Take a look at the topics discussed in each of the chapters and write a summary sentence for each. You will want to synthesize the information for the reader, so don’t simply rewrite content but instead provide explanations for how your ideas work together to prove your hypothesis.
Don’t simply restate the information from each chapter in the same structured order in which they appear in your work. Select a few of the major themes and discussion points and revisit those as ideas in the general sense. This will make your conclusion more interesting by not making it seem like a you are simply listing the information presented in the work.
In a short paragraph, reflect on and provide the practical implications of your work to the field. You can give recommendations that are either specific or general.

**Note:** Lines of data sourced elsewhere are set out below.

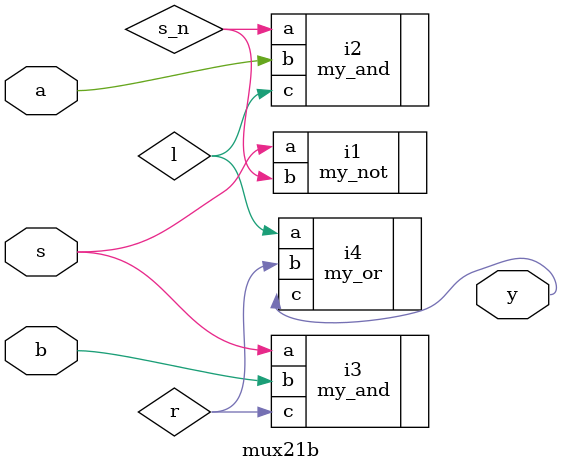
<source format=v>
module mux21b(a,b,s,y);
  input  a,b,s;
  output y;

  wire l, r, s_n; // 内部网线声明
  my_not i1(.a(s), .b(s_n));        // 实例化非门，实现~s
  my_and i2(.a(s_n), .b(a), .c(l)); // 实例化与门，实现(~s&a)
  my_and i3(.a(s),   .b(b), .c(r)); // 实例化与门，实现(s&b)
  my_or  i4(.a(l),   .b(r), .c(y)); // 实例化或门，实现(~s&a)|(s&b)
endmodule

</source>
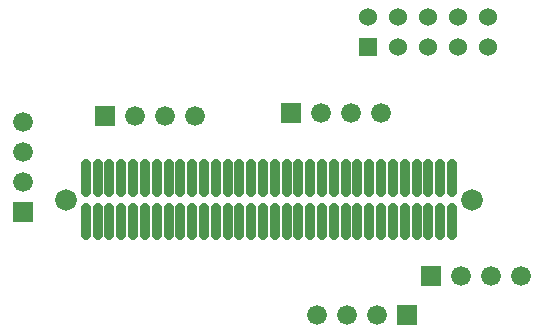
<source format=gbr>
G04 start of page 6 for group -4062 idx -4062
G04 Title: TX Daughterboard, soldermask *
G04 Creator: pcb 20070208 *
G04 CreationDate: Sat Jan 19 00:46:11 2008 UTC *
G04 For: matt *
G04 Format: Gerber/RS-274X *
G04 PCB-Dimensions: 275000 250000 *
G04 PCB-Coordinate-Origin: lower left *
%MOIN*%
%FSLAX24Y24*%
%LNBACKMASK*%
%ADD13R,0.0600X0.0600*%
%ADD14C,0.0600*%
%ADD25R,0.0660X0.0660*%
%ADD26C,0.0660*%
%ADD27C,0.0720*%
%ADD29C,0.0340*%
G54D25*X21000Y7750D03*
G54D26*X22000D03*
X23000D03*
X24000D03*
G54D27*X22373Y10300D03*
G54D25*X20200Y6450D03*
G54D26*X19200D03*
X18200D03*
X17200D03*
G54D27*X8830Y10300D03*
G54D25*X7400Y9900D03*
G54D26*Y10900D03*
Y11900D03*
Y12900D03*
G54D25*X10150Y13100D03*
G54D26*X11150D03*
G54D25*X16350Y13200D03*
G54D26*X17350D03*
X18350D03*
X12150Y13100D03*
X13150D03*
G54D14*X18900Y16400D03*
X19900Y15400D03*
Y16400D03*
X20900D03*
X21900D03*
X22900D03*
X20900Y15400D03*
X21900D03*
X22900D03*
G54D13*X18900D03*
G54D26*X19350Y13200D03*
G54D29*X9499Y10028D02*Y9118D01*
X10286Y10028D02*Y9118D01*
X9893Y10028D02*Y9118D01*
X10680Y10028D02*Y9118D01*
X9499Y11481D02*Y10571D01*
X11074Y10028D02*Y9118D01*
X10286Y11481D02*Y10571D01*
X10680Y11481D02*Y10571D01*
X11074Y11481D02*Y10571D01*
X9893Y11481D02*Y10571D01*
X11467Y10028D02*Y9118D01*
X11861Y10028D02*Y9118D01*
X12255Y10028D02*Y9118D01*
X12648Y10028D02*Y9118D01*
X13042Y10028D02*Y9118D01*
X13436Y10028D02*Y9118D01*
X11467Y11481D02*Y10571D01*
X11861Y11481D02*Y10571D01*
X12255Y11481D02*Y10571D01*
X12648Y11481D02*Y10571D01*
X13042Y11481D02*Y10571D01*
X13436Y11481D02*Y10571D01*
X13830Y11481D02*Y10571D01*
Y10028D02*Y9118D01*
X14223Y10028D02*Y9118D01*
X14617Y10028D02*Y9118D01*
X15011Y10028D02*Y9118D01*
X15404Y10028D02*Y9118D01*
X21704Y11481D02*Y10571D01*
Y10028D02*Y9118D01*
X14223Y11481D02*Y10571D01*
X14617Y11481D02*Y10571D01*
X15011Y11481D02*Y10571D01*
X15404Y11481D02*Y10571D01*
X15798Y11481D02*Y10571D01*
X16192Y11481D02*Y10571D01*
X16585Y11481D02*Y10571D01*
X16979Y11481D02*Y10571D01*
X17373Y11481D02*Y10571D01*
X17767Y11481D02*Y10571D01*
X18160Y11481D02*Y10571D01*
X18554Y11481D02*Y10571D01*
X18948Y11481D02*Y10571D01*
X19341Y11481D02*Y10571D01*
X19735Y11481D02*Y10571D01*
X20129Y11481D02*Y10571D01*
X20522Y11481D02*Y10571D01*
X20916Y11481D02*Y10571D01*
X21310Y11481D02*Y10571D01*
X15798Y10028D02*Y9118D01*
X16192Y10028D02*Y9118D01*
X16585Y10028D02*Y9118D01*
X16979Y10028D02*Y9118D01*
X17373Y10028D02*Y9118D01*
X17767Y10028D02*Y9118D01*
X18160Y10028D02*Y9118D01*
X18554Y10028D02*Y9118D01*
X18948Y10028D02*Y9118D01*
X19341Y10028D02*Y9118D01*
X19735Y10028D02*Y9118D01*
X20129Y10028D02*Y9118D01*
X20522Y10028D02*Y9118D01*
X20916Y10028D02*Y9118D01*
X21310Y10028D02*Y9118D01*
M02*

</source>
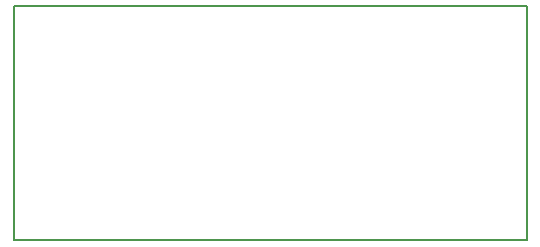
<source format=gm1>
G04 #@! TF.FileFunction,Profile,NP*
%FSLAX46Y46*%
G04 Gerber Fmt 4.6, Leading zero omitted, Abs format (unit mm)*
G04 Created by KiCad (PCBNEW 4.0.1-stable) date Wednesday, August 10, 2016 'PMt' 07:00:37 PM*
%MOMM*%
G01*
G04 APERTURE LIST*
%ADD10C,0.100000*%
%ADD11C,0.150000*%
G04 APERTURE END LIST*
D10*
D11*
X185674000Y-116078000D02*
X185674000Y-96266000D01*
X229108000Y-116078000D02*
X185674000Y-116078000D01*
X229108000Y-96266000D02*
X229108000Y-116078000D01*
X185674000Y-96266000D02*
X229108000Y-96266000D01*
M02*

</source>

This section should start to bring the review committee back towards the real world, away from the focused nature of your pharmacology research.
No matter how much you have covered in researching for your graduate project, there will always be room for more work. In few short sentences you should identify what these possibilities are and whether you plan on continuing research to answer lingering questions or open ends. This doesn’t mean that your work was not deserving of a doctorate, it simply states that some other research could pick up where you left off.